After further analysis, we have updated our recommendation to allow the listing of cbETH outside isolation mode.
Generally, as recommended in the Aave docs and as mentioned by several community members on this thread, listing new assets in isolation mode is a conservative approach and good practice.
However, in this case, we think the supply cap recommended is conservative enough to allow listing cbETH outside of isolation mode and recommend the less prudent approach.
If the community desires, we can add both options (yes/no isolation mode) to the Snapshot vote to better understand the current community risk appetite.
I see the risk params are conservative, but wanted to know if you took into account that the uniswap liquidity is not full range. This is key for oracles (not a concern atm because of great liquidity in Coinbase venue), but also for liquidations.
Thanks for the comment @miguelmtz. The above was indeed taken into account in the analysis.
Updated Parameter Recommendations:
Gauntlet and Chaos Labs have collaborated and shared our independent analyses for the listing of cbETH and rETH (recommendations for rETH in a separate post).

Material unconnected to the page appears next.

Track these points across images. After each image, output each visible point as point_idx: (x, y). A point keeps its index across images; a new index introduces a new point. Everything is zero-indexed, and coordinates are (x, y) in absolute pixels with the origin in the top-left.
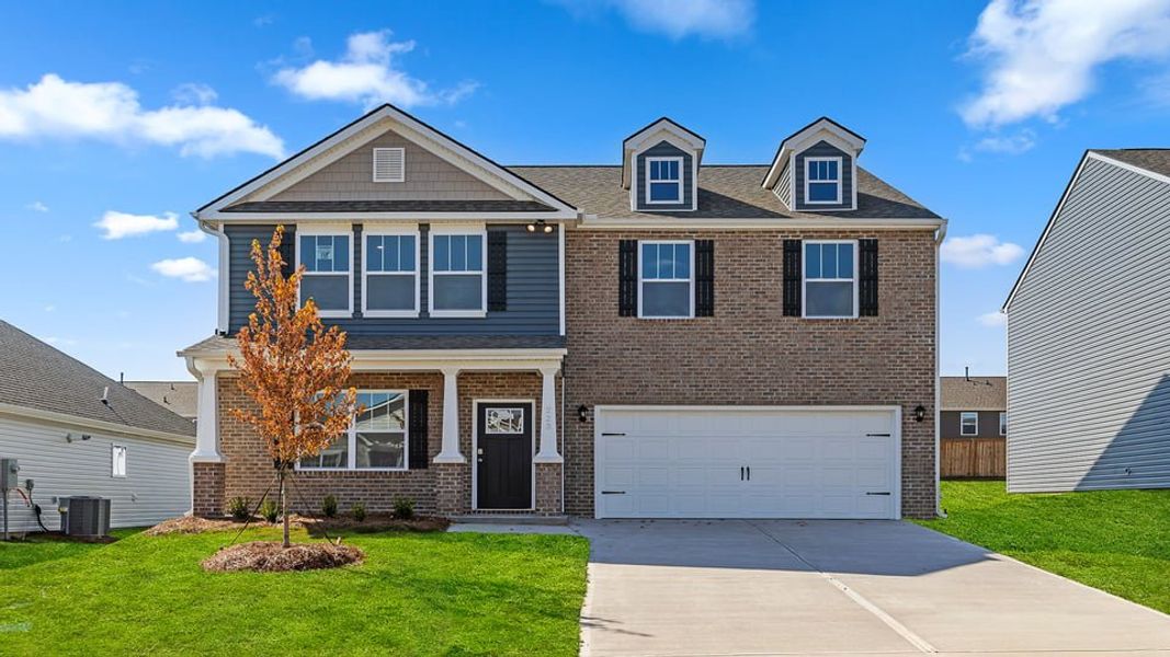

Considering the similarities between the analyses and conclusions, we have aligned on a set of recommendations for the initial listing of cbETH on Ethereum V3.
The primary considerations were to allow full utility and usage of the assets by enabling them to be borrowed, starting with relatively conservative LT and Supply/Borrow Caps.
Interest Rate Curve and Reserve Factor
The interest rate curve analyses and recommendations provided by Gauntlet:
cbETH is similar to stETH, which has been listed on Ethereum v2 since last Spring, but since borrowing has always been disabled for stETH, we have no data about how users respond to changes in interest rates. As such, we recommend starting with conservative parameters that can be tweaked later.
Under these parameters, the borrower interest rate increases linearly from 0% at 0% utilization to 7% at 45% utilization, and then linearly to 307% at 100% utilization. This interest rate curve matches that of the more volatile assets on Aave (1INCH, CRV, ENS, LINK, MKR, UNI). From a risk perspective, interest rate curves need to be designed to reduce the chances of utilization reaching 100% which would prevent suppliers from withdrawing cbETH and prevent liquidators from seizing cbETH collateral when performing liquidations. The proposed interest rate curve is thus desirable because it uses a low optimal utilization and has a high maximum interest rate.
As we’ve discussed before, cbETH shares many characteristics with wstETH, including the type of debt that it will support. Given that wstETH will be initialized with eMode params of LT 93%, LTV 90%, LB 1%, we recommend that cbETH be listed with lower LT and LTV and higher LB to account for the collateral difference.